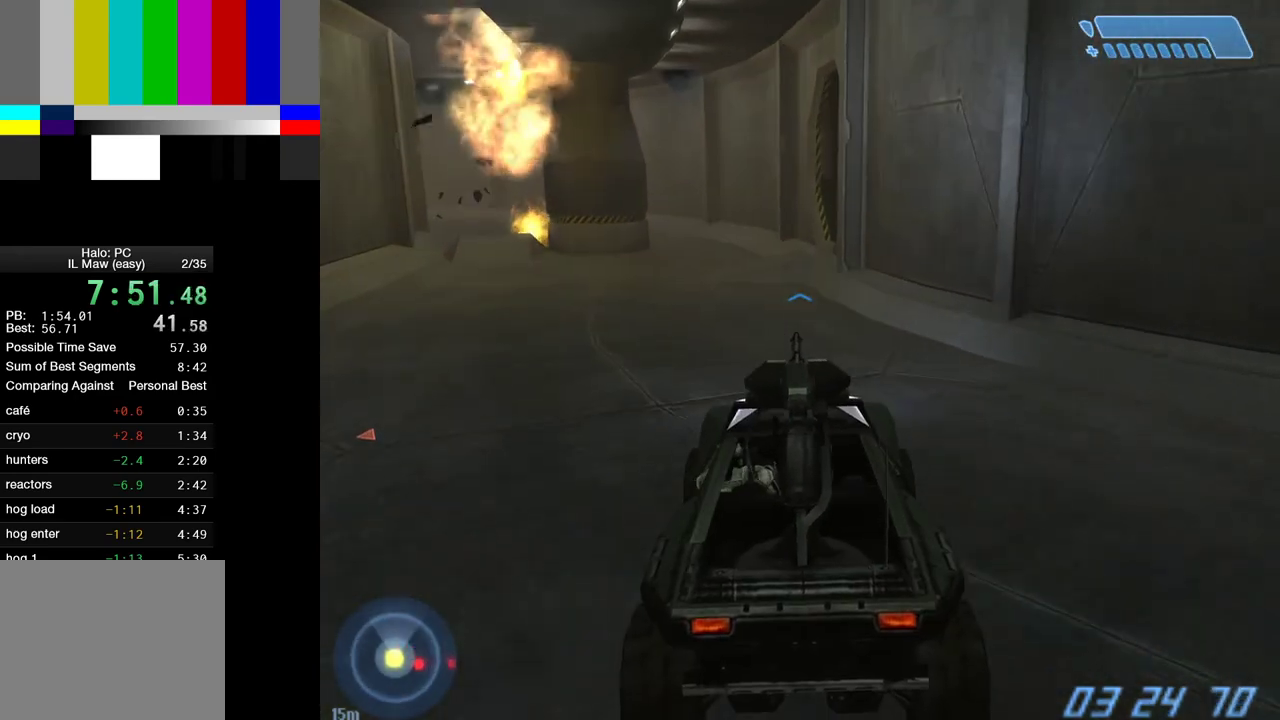
{"keys": ["w"], "mouse": [], "events": []}
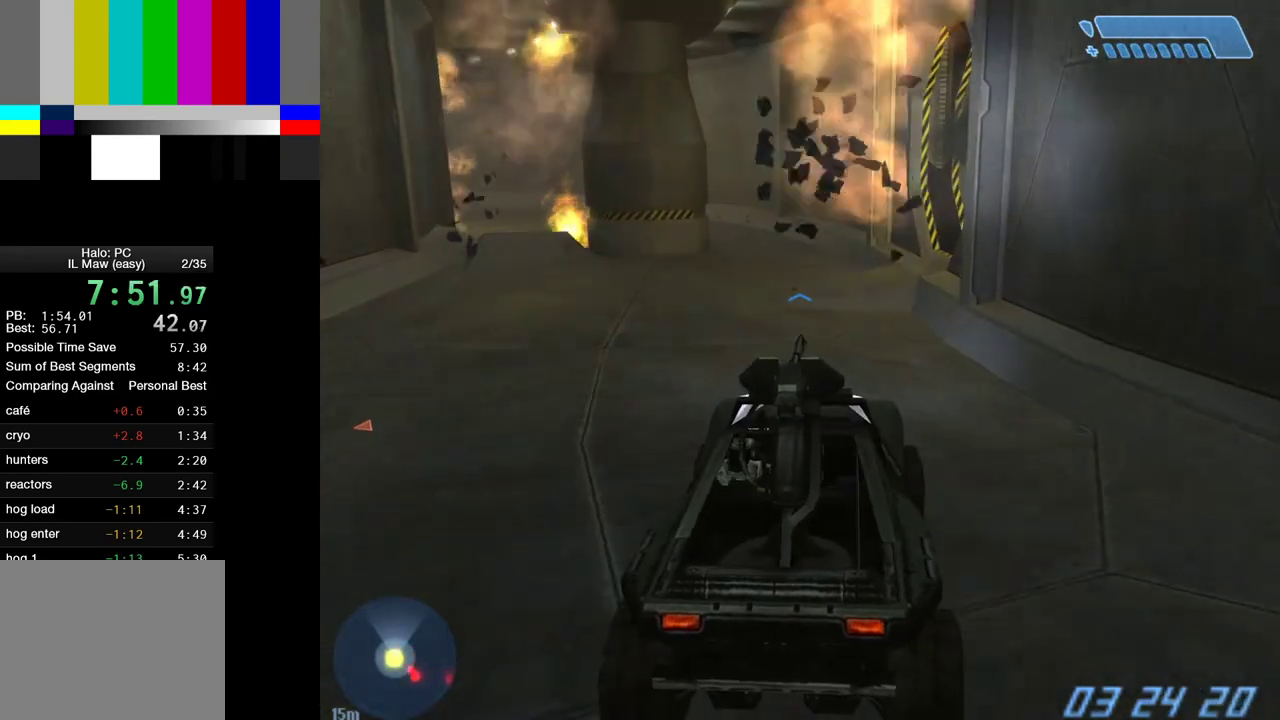
{"keys": ["w"], "mouse": [], "events": []}
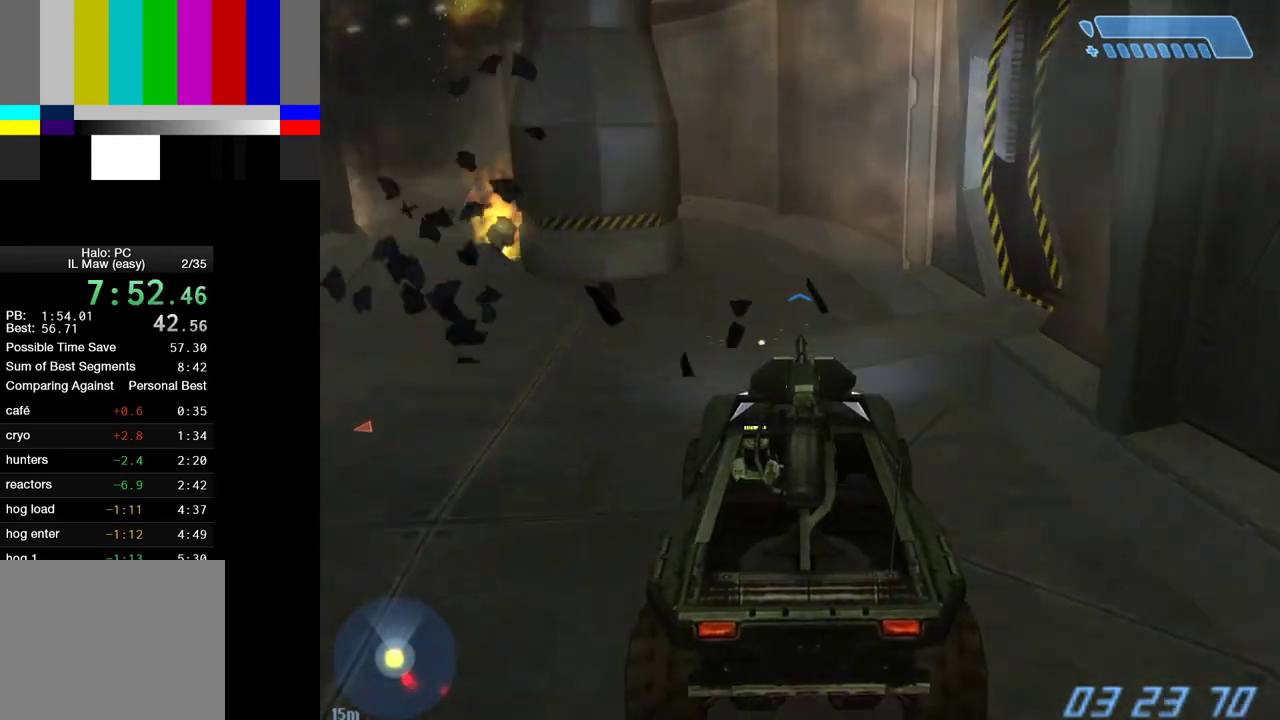
{"keys": ["w"], "mouse": [], "events": []}
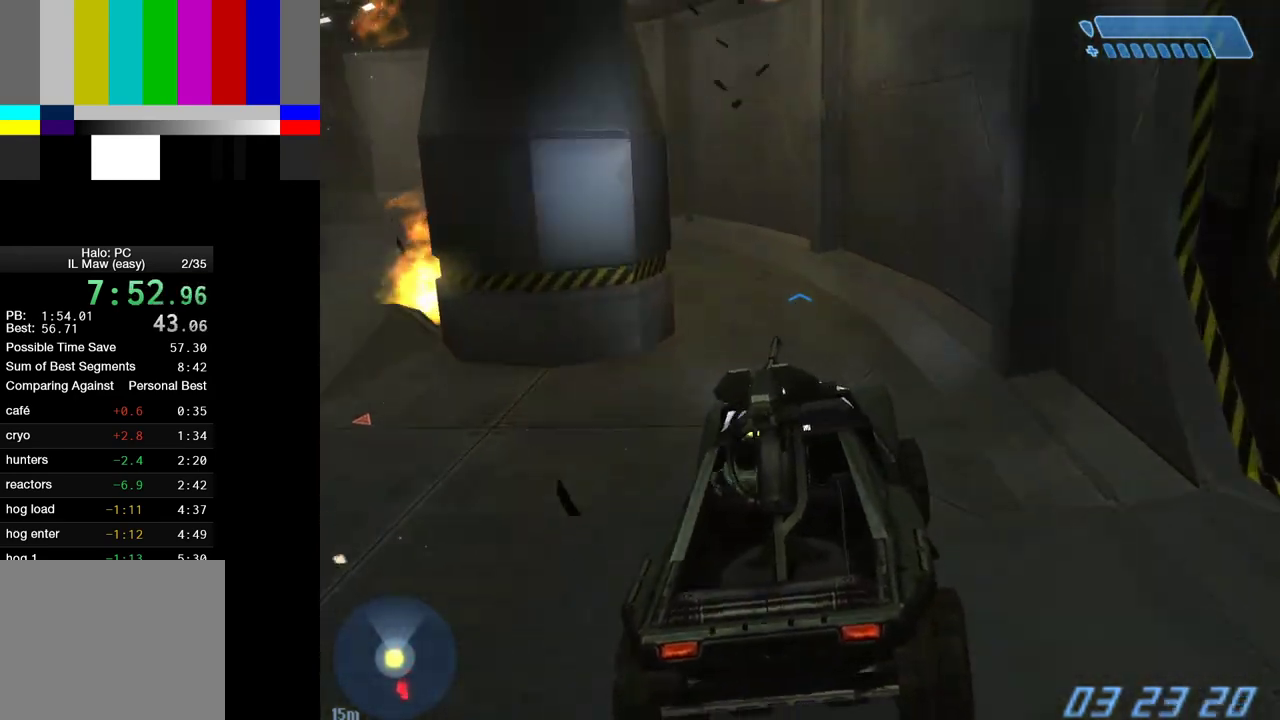
{"keys": ["w"], "mouse": [], "events": []}
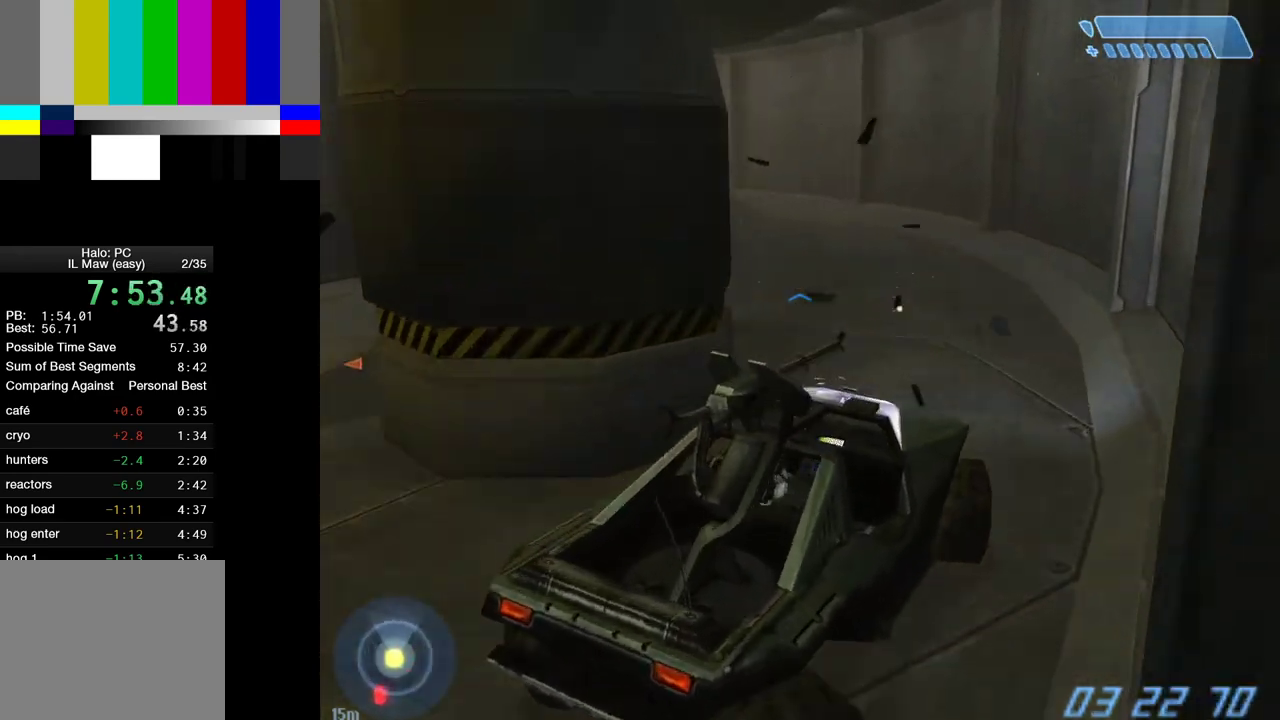
{"keys": ["w"], "mouse": [], "events": []}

### Task requirements
Could you write out the whole listing exactly, skipping every picture?

### Answer space
{"keys": ["w"], "mouse": [], "events": []}
{"keys": ["w"], "mouse": [], "events": []}
{"keys": ["w"], "mouse": [], "events": []}
{"keys": ["w"], "mouse": [], "events": []}
{"keys": ["w"], "mouse": [], "events": []}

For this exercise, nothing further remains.